Study material:
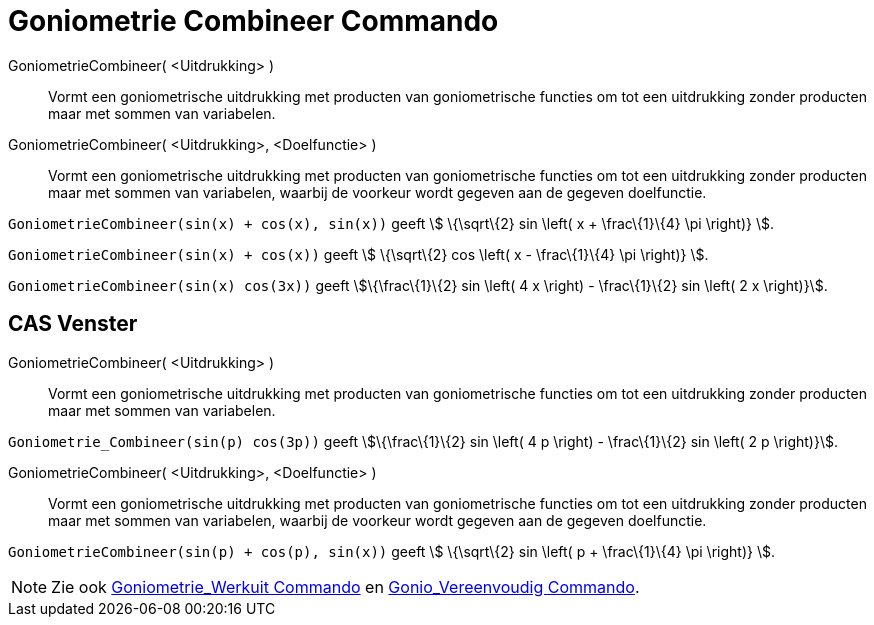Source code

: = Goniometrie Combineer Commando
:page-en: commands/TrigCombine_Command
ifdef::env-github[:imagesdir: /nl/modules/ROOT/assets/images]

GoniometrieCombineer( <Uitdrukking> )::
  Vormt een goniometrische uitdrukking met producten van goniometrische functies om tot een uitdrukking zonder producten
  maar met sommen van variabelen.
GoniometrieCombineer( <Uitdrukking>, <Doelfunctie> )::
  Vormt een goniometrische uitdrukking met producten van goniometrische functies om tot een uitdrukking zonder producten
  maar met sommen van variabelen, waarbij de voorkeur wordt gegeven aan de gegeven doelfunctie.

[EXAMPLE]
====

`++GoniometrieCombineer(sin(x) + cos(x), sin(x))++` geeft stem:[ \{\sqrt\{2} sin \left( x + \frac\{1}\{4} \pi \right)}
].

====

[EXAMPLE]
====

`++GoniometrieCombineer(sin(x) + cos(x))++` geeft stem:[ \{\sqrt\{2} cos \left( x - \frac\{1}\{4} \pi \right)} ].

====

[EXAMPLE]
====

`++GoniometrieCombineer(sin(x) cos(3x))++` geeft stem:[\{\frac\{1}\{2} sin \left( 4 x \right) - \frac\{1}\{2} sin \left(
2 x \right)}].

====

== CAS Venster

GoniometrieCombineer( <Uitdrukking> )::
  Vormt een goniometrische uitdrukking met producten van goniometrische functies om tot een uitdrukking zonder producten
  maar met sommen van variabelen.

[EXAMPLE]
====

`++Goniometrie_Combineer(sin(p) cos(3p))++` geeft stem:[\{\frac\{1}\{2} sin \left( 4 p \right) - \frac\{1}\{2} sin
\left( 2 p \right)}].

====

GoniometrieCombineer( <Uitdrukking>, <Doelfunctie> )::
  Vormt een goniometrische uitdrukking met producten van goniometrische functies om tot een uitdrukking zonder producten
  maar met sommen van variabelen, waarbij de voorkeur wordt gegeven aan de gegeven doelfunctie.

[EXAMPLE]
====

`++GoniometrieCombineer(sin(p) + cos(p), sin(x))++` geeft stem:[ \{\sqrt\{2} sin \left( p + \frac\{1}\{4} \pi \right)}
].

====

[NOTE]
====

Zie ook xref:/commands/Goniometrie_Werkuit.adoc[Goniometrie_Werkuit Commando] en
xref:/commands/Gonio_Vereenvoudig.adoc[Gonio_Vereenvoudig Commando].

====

Directions for this task:
Reply with the count alone: how many lines of the records contain the string "commands"?

Written response:
3